**EXERCISE MATERIALS**
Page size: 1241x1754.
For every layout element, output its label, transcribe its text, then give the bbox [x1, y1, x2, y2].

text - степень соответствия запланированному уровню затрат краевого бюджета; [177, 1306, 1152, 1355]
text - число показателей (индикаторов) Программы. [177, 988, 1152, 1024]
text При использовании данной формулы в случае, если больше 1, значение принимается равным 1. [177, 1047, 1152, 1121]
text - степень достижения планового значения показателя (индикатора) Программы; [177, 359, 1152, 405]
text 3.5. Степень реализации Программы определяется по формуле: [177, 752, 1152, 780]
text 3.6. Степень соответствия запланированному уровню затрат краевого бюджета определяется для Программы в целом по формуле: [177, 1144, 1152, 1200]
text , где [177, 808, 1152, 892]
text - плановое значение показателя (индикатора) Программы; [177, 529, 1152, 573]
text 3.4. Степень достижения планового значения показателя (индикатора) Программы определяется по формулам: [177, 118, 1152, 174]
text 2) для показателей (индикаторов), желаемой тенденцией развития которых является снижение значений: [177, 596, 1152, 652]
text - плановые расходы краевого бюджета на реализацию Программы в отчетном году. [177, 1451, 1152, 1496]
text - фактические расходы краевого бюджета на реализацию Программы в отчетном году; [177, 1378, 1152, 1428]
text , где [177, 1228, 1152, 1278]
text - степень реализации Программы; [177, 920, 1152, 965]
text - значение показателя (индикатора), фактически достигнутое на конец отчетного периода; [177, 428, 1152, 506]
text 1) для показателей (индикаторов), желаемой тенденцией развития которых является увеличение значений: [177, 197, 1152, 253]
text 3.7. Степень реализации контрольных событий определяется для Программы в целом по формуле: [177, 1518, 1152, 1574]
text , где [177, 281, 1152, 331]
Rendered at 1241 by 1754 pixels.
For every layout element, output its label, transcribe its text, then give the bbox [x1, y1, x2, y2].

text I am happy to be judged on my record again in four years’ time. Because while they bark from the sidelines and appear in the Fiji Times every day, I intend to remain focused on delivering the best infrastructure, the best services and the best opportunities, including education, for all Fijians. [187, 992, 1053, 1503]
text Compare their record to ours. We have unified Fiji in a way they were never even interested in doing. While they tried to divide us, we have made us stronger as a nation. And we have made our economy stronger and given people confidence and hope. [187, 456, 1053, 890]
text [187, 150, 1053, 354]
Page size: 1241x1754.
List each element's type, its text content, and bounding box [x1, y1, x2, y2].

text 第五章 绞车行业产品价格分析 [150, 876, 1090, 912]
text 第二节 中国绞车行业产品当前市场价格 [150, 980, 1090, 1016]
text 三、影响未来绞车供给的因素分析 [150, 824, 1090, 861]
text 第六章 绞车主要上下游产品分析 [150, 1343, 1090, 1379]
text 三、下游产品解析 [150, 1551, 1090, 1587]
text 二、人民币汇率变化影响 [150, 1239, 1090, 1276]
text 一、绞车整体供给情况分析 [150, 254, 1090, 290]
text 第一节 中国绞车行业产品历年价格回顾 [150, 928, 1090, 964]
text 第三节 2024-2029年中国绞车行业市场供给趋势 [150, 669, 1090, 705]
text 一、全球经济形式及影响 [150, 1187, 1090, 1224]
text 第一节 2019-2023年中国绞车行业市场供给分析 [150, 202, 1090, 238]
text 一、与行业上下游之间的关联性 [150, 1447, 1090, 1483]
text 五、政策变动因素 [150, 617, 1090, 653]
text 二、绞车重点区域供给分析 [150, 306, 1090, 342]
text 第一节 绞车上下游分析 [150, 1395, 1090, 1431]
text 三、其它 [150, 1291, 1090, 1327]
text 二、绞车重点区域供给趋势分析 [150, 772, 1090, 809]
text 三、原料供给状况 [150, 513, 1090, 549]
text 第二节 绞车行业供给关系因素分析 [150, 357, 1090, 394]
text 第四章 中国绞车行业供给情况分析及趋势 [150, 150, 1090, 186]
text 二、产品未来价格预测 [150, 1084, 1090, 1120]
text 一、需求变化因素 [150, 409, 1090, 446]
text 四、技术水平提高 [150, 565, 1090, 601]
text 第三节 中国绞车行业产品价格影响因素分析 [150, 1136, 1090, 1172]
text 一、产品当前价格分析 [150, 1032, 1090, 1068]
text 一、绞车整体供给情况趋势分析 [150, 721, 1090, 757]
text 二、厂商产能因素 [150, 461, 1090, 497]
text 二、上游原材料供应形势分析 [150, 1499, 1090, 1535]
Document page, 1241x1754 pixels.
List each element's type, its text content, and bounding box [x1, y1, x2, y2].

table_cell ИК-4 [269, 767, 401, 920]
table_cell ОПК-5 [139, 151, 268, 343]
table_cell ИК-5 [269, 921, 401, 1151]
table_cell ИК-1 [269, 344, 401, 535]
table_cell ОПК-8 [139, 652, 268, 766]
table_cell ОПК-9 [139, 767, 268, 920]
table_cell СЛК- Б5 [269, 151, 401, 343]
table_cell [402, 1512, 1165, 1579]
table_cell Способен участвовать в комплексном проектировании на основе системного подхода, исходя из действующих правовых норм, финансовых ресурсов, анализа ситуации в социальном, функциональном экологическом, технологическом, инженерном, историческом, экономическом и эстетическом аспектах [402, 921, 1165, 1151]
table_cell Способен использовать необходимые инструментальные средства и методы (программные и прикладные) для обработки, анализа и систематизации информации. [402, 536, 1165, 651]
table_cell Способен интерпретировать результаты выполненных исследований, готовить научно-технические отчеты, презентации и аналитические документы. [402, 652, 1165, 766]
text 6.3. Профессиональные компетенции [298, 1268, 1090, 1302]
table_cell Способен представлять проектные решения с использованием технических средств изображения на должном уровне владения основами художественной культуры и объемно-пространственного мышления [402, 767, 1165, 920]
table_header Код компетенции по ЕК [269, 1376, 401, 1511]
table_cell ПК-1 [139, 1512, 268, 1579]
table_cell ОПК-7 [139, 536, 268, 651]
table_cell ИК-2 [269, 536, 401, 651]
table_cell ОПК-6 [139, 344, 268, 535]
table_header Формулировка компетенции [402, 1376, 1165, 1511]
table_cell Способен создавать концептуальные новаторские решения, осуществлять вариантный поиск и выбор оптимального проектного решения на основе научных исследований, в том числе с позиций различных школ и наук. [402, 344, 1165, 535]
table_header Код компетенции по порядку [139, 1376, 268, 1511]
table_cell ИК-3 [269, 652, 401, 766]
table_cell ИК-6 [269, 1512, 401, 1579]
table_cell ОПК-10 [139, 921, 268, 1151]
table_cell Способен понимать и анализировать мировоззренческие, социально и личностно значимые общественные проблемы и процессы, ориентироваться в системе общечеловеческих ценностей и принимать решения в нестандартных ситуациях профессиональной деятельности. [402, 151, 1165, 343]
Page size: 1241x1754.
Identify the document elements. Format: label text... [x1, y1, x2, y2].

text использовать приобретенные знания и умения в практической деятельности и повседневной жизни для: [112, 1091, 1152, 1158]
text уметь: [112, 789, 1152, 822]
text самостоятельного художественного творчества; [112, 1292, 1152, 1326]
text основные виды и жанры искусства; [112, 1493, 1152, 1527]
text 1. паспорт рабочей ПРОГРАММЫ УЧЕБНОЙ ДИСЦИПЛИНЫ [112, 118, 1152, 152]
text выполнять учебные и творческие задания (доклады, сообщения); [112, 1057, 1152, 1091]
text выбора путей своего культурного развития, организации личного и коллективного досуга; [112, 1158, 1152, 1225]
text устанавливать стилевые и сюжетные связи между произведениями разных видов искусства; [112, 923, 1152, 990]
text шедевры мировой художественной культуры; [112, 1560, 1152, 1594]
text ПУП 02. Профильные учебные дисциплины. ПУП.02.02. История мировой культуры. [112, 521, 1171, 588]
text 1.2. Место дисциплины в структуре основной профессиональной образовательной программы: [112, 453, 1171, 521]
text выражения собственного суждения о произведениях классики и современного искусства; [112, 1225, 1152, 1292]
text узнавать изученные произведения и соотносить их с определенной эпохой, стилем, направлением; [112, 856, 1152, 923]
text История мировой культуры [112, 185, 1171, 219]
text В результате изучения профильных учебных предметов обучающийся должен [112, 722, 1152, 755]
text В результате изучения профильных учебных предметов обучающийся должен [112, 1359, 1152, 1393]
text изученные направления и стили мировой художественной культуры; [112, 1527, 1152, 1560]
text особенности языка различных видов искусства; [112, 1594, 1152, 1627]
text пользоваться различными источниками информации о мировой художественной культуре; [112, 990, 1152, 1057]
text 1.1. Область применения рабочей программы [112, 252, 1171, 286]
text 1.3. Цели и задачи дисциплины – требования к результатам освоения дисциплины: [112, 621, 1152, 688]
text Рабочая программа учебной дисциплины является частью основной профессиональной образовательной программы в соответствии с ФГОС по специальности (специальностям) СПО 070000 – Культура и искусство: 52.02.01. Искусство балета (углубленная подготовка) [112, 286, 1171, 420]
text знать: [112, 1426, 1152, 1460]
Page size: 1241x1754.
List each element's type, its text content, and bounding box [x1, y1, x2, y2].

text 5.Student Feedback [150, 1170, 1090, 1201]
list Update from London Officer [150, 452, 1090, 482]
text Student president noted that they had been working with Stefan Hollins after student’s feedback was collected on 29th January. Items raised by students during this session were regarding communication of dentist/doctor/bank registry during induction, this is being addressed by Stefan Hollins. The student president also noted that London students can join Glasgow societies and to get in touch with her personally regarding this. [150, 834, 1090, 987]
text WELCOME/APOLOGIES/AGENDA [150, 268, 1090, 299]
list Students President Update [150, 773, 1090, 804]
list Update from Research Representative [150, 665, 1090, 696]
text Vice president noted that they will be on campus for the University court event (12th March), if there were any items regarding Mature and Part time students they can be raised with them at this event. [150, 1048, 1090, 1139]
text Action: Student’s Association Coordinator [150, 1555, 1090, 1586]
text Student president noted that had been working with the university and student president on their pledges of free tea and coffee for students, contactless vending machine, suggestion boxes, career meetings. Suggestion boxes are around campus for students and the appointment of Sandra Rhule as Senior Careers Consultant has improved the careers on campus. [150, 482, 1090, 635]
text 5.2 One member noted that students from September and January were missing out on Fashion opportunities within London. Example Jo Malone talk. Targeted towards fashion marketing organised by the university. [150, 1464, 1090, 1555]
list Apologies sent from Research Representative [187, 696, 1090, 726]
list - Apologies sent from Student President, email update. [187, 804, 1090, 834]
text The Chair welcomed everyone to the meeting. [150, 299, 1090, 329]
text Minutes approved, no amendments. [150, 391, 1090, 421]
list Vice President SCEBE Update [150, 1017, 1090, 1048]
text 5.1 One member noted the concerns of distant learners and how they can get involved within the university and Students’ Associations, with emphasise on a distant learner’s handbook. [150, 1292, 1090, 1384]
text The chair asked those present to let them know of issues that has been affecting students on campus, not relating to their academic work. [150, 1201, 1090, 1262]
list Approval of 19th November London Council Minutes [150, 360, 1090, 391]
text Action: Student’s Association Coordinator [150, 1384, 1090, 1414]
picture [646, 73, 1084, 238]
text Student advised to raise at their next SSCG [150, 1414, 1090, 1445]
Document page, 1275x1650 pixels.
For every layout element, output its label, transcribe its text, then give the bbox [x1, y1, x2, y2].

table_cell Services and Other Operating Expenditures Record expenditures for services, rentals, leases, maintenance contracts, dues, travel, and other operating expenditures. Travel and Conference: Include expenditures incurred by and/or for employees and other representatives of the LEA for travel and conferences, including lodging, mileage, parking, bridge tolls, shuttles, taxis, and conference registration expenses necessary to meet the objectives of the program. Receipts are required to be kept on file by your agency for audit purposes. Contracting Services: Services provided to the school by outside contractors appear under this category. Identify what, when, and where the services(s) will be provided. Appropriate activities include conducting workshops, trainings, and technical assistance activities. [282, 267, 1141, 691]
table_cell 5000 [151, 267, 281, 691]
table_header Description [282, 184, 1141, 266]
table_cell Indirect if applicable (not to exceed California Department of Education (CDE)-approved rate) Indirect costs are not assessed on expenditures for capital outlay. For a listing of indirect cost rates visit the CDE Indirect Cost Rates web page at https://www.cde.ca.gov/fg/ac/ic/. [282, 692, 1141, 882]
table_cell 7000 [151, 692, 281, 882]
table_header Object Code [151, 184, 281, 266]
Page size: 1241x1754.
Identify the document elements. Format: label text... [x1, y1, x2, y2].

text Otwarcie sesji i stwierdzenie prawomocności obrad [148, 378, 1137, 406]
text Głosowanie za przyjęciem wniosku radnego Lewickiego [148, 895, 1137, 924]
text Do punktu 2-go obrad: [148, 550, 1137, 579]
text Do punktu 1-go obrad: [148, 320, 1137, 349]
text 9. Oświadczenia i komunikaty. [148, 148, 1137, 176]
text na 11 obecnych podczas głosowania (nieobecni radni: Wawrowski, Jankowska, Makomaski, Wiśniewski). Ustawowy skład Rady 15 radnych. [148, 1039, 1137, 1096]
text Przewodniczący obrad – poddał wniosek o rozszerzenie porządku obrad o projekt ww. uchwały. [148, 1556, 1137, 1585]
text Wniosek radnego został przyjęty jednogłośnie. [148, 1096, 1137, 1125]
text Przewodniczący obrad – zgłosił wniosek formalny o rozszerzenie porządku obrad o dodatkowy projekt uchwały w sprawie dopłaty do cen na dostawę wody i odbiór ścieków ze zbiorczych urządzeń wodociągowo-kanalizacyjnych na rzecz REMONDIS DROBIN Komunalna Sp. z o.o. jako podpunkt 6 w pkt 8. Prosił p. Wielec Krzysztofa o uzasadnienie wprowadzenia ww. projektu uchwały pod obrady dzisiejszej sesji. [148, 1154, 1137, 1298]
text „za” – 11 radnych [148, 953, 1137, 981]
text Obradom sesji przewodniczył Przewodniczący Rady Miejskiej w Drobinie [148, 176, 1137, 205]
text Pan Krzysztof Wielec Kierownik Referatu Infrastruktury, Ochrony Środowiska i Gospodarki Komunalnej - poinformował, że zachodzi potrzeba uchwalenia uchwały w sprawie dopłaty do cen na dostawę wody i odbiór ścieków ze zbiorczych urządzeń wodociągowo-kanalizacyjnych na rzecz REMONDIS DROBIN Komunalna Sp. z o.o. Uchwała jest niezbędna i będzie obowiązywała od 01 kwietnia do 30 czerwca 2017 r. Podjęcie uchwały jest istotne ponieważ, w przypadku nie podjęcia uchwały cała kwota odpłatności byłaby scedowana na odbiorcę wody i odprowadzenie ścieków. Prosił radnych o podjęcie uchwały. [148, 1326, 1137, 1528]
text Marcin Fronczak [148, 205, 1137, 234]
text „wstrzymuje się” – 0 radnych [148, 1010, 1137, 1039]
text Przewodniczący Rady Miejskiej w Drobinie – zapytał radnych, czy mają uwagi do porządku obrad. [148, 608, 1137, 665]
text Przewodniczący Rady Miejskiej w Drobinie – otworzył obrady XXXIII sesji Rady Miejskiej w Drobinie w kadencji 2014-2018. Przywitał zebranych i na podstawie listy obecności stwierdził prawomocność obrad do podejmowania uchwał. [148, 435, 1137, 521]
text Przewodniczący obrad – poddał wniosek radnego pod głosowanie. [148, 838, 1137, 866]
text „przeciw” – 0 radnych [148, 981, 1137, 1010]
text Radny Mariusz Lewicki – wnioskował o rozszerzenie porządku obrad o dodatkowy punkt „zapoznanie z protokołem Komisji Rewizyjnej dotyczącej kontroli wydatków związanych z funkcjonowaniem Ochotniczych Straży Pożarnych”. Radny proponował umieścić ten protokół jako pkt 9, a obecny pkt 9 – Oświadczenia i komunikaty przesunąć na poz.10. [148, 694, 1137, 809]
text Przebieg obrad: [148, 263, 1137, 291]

**EXERCISE BRIEF**
Go through the data and copy every line that includes "working".

**OUTPUT OF THE EXERCISE**
text Student president noted that they had been working with Stefan Hollins after student’s feedback was collected on 29th January. Items raised by students during this session were regarding communication of dentist/doctor/bank registry during induction, this is being addressed by Stefan Hollins. The student president also noted that London students can join Glasgow societies and to get in touch with her personally regarding this. [150, 834, 1090, 987]
text Student president noted that had been working with the university and student president on their pledges of free tea and coffee for students, contactless vending machine, suggestion boxes, career meetings. Suggestion boxes are around campus for students and the appointment of Sandra Rhule as Senior Careers Consultant has improved the careers on campus. [150, 482, 1090, 635]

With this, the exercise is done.